_PROBLEM DESCRIPTION:_
When copying the entries below, leave out every picture and keep the rest exact.

_SOURCE DATA:_
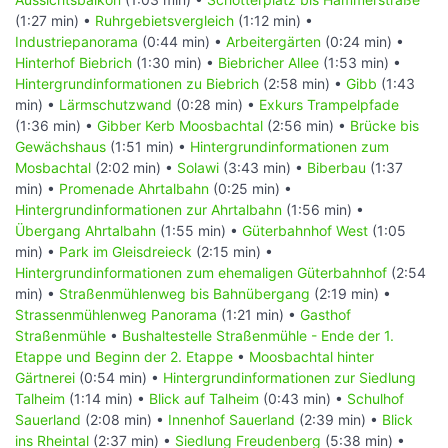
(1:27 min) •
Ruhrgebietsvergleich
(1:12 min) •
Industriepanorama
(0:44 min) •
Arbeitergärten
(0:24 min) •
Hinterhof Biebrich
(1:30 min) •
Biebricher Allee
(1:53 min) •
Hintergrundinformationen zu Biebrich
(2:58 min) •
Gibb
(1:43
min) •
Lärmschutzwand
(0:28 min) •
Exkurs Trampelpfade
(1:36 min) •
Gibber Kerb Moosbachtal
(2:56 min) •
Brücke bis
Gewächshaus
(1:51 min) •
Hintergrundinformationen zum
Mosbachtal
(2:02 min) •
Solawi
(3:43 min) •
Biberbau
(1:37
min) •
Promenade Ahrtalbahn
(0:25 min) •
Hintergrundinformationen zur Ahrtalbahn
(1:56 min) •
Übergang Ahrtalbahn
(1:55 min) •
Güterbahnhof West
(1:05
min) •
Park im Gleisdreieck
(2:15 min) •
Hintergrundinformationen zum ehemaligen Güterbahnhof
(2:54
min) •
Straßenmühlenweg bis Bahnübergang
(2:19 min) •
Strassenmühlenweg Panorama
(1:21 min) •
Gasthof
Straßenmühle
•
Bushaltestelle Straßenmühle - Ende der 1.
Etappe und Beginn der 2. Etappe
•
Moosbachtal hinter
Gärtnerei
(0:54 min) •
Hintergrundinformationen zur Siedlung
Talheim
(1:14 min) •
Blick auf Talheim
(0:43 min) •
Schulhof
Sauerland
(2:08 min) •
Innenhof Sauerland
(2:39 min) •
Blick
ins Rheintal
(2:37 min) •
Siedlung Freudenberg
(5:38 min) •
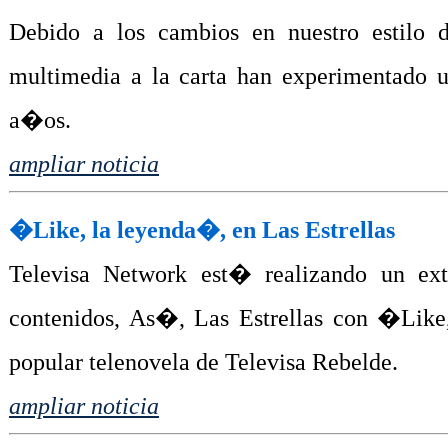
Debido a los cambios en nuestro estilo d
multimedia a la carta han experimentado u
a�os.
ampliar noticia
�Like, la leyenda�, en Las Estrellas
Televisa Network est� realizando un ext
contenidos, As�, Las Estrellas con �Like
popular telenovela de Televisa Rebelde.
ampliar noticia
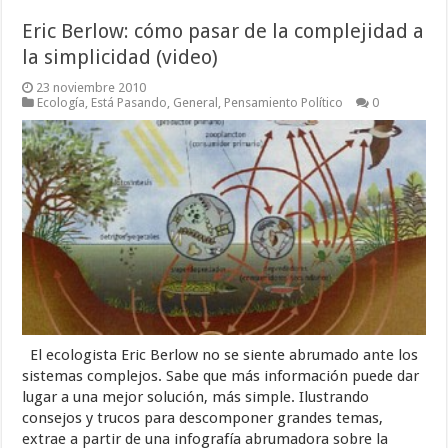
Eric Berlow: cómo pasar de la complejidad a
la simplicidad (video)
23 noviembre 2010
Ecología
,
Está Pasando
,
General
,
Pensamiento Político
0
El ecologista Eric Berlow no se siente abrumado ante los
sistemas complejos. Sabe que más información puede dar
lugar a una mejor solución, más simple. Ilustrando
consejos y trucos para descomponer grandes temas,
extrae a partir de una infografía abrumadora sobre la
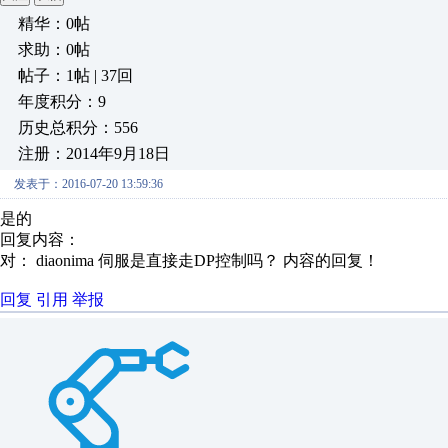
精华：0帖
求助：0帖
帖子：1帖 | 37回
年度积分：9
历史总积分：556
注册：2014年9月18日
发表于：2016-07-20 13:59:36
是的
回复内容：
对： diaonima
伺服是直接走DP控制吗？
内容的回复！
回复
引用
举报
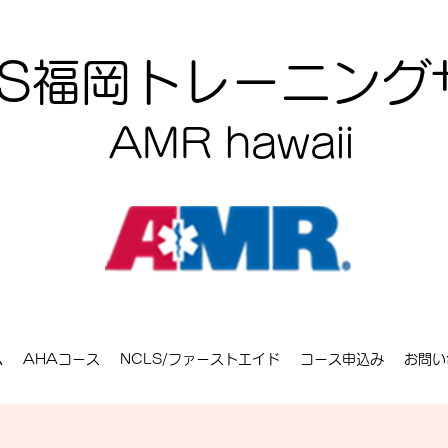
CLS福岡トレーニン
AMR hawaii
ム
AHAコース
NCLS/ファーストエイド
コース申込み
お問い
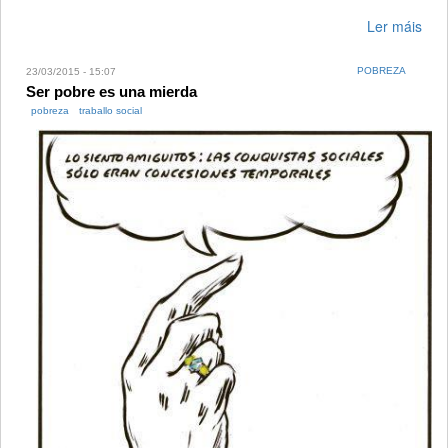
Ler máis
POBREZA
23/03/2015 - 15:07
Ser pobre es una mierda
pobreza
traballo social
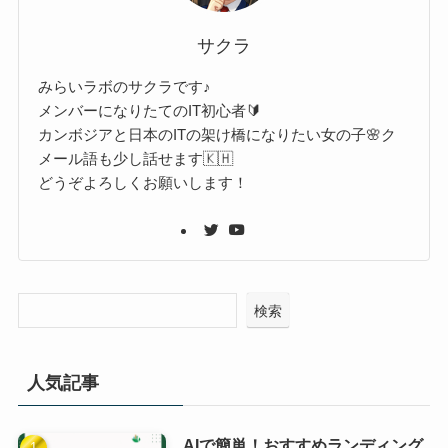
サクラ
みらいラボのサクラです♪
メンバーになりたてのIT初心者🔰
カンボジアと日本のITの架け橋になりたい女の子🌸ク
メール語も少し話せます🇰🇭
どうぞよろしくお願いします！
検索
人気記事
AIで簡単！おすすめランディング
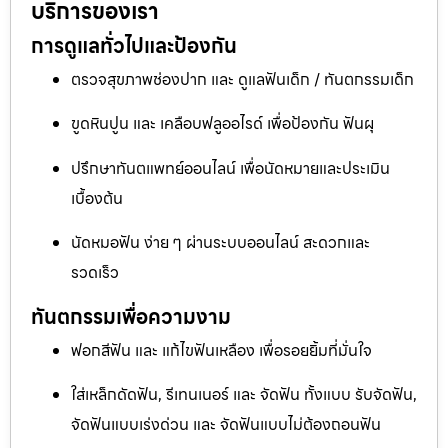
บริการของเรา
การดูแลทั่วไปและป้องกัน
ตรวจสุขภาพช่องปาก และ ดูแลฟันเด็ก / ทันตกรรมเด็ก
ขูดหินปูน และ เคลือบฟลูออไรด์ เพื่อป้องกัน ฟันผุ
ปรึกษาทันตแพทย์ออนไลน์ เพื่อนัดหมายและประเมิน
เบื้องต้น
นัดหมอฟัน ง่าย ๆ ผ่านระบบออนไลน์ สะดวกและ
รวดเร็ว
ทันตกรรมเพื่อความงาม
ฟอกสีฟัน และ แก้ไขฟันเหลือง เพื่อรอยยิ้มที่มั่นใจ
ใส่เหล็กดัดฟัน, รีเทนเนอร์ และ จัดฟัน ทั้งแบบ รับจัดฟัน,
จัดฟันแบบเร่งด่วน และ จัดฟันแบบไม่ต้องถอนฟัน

_EXPECTED ANSWER:_
(1:27 min) •
Ruhrgebietsvergleich
(1:12 min) •
Industriepanorama
(0:44 min) •
Arbeitergärten
(0:24 min) •
Hinterhof Biebrich
(1:30 min) •
Biebricher Allee
(1:53 min) •
Hintergrundinformationen zu Biebrich
(2:58 min) •
Gibb
(1:43
min) •
Lärmschutzwand
(0:28 min) •
Exkurs Trampelpfade
(1:36 min) •
Gibber Kerb Moosbachtal
(2:56 min) •
Brücke bis
Gewächshaus
(1:51 min) •
Hintergrundinformationen zum
Mosbachtal
(2:02 min) •
Solawi
(3:43 min) •
Biberbau
(1:37
min) •
Promenade Ahrtalbahn
(0:25 min) •
Hintergrundinformationen zur Ahrtalbahn
(1:56 min) •
Übergang Ahrtalbahn
(1:55 min) •
Güterbahnhof West
(1:05
min) •
Park im Gleisdreieck
(2:15 min) •
Hintergrundinformationen zum ehemaligen Güterbahnhof
(2:54
min) •
Straßenmühlenweg bis Bahnübergang
(2:19 min) •
Strassenmühlenweg Panorama
(1:21 min) •
Gasthof
Straßenmühle
•
Bushaltestelle Straßenmühle - Ende der 1.
Etappe und Beginn der 2. Etappe
•
Moosbachtal hinter
Gärtnerei
(0:54 min) •
Hintergrundinformationen zur Siedlung
Talheim
(1:14 min) •
Blick auf Talheim
(0:43 min) •
Schulhof
Sauerland
(2:08 min) •
Innenhof Sauerland
(2:39 min) •
Blick
ins Rheintal
(2:37 min) •
Siedlung Freudenberg
(5:38 min) •
Debido a los cambios en nuestro estilo d
multimedia a la carta han experimentado u
a�os.
ampliar noticia
�Like, la leyenda�, en Las Estrellas
Televisa Network est� realizando un ext
contenidos, As�, Las Estrellas con �Like
popular telenovela de Televisa Rebelde.
ampliar noticia
Eric Berlow: cómo pasar de la complejidad a
la simplicidad (video)
23 noviembre 2010
Ecología
,
Está Pasando
,
General
,
Pensamiento Político
0
El ecologista Eric Berlow no se siente abrumado ante los
sistemas complejos. Sabe que más información puede dar
lugar a una mejor solución, más simple. Ilustrando
consejos y trucos para descomponer grandes temas,
extrae a partir de una infografía abrumadora sobre la
精华：0帖
求助：0帖
帖子：1帖 | 37回
年度积分：9
历史总积分：556
注册：2014年9月18日
发表于：2016-07-20 13:59:36
是的
回复内容：
对： diaonima
伺服是直接走DP控制吗？
内容的回复！
回复
引用
举报
CLS福岡トレーニン
AMR hawaii
ム
AHAコース
NCLS/ファーストエイド
コース申込み
お問い
Ler máis
POBREZA
23/03/2015 - 15:07
Ser pobre es una mierda
pobreza
traballo social
サクラ
みらいラボのサクラです♪
メンバーになりたてのIT初心者🔰
カンボジアと日本のITの架け橋になりたい女の子🌸ク
メール語も少し話せます🇰🇭
どうぞよろしくお願いします！
検索
人気記事
AIで簡単！おすすめランディング
บริการของเรา
การดูแลทั่วไปและป้องกัน
ตรวจสุขภาพช่องปาก และ ดูแลฟันเด็ก / ทันตกรรมเด็ก
ขูดหินปูน และ เคลือบฟลูออไรด์ เพื่อป้องกัน ฟันผุ
ปรึกษาทันตแพทย์ออนไลน์ เพื่อนัดหมายและประเมิน
เบื้องต้น
นัดหมอฟัน ง่าย ๆ ผ่านระบบออนไลน์ สะดวกและ
รวดเร็ว
ทันตกรรมเพื่อความงาม
ฟอกสีฟัน และ แก้ไขฟันเหลือง เพื่อรอยยิ้มที่มั่นใจ
ใส่เหล็กดัดฟัน, รีเทนเนอร์ และ จัดฟัน ทั้งแบบ รับจัดฟัน,
จัดฟันแบบเร่งด่วน และ จัดฟันแบบไม่ต้องถอนฟัน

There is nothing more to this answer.